定住はリスクが多い。3拠点生活ぐらいが理想
板羽さんは、家族ノマドをしたことで「自分にとって本当に必要なものがわかった」と話す。
「例えば、生活するために必要なモノは最低限でいいと気づきました。いろいろな国に行っているけど、じつは私、スーツケースも持ってないんですよ。旅先に持っていくのは少しの着替えと仕事道具ぐらい。モノなんてなくても、充実した毎日を過ごすことはできるんです。日本の自宅に帰ってくると、散らかっているわけではないのに、まるでゴミ屋敷のように感じます(笑)」。
ビジネスの悩みも家族ノマドが解決してくれた。独立した当初は、会社を大きくするべきか、スモールビジネスでやっていくべきか、悩んでいた時期があったという。起業仲間が事業を拡大するのを見て焦りを感じたこともある。

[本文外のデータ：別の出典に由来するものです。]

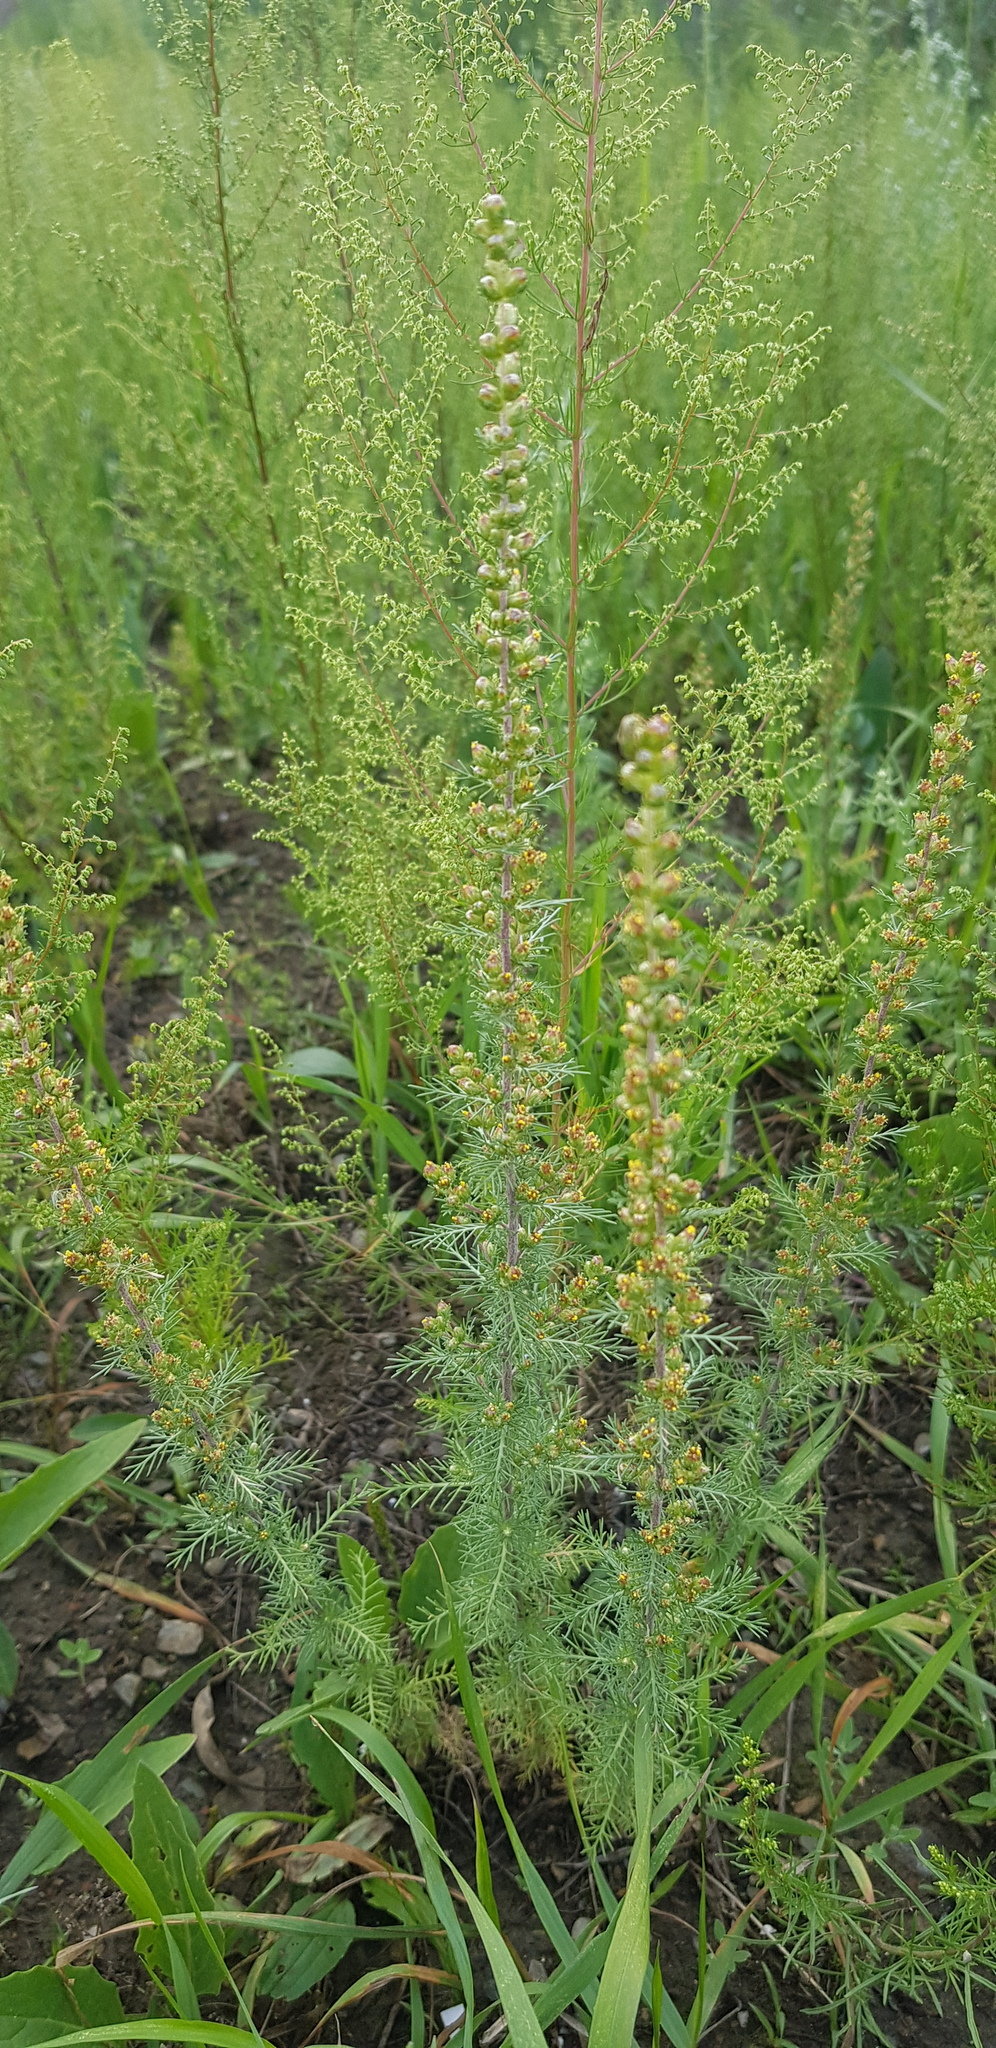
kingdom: Plantae
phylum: Tracheophyta
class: Magnoliopsida
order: Asterales
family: Asteraceae
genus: Neopallasia
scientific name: Neopallasia pectinata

しかし、板羽さんは結局、スモールビジネスを選択するのだ。
「ニセコでは週末の夜に、1週間撮りためた家族写真をスライドショーで見る時間を作っていました。写真をみんなで見ているだけで、大笑いできて本当に幸せだった。この瞬間が自分にとって一番大切だと再確認できました。事業を拡大すると、その時間を保つのが難しくなります。だったら自分はスモールビジネスでやっていこうと。そう気づけたのも、家族ノマドのおかげです」。
もっとも、現在は子供が学校の部活や友だちとの予定で忙しくなり、「家族ノマドは一旦中止にしているんです」と言う。それでも、板羽さん自身のノマド生活はまだまだ終わらない。
「ひとつの場所に住み続けることには、何かあったときにすぐ逃げられないリスクがあります。日本を離れても、どこでもすぐに暮らせる態勢があれば安心じゃないですか。海外じゃなくても、夏は札幌、冬は沖縄、ほかの時期は福岡とか。私には2拠点、3拠点生活ぐらいがちょうどいい。その都度、快適な環境で働けたら楽しいですよね」。
ノマドワーカーとしてノーリスクで生きる。板羽さんは、どこまでもリスクヘッジを考える堅実な男性だった。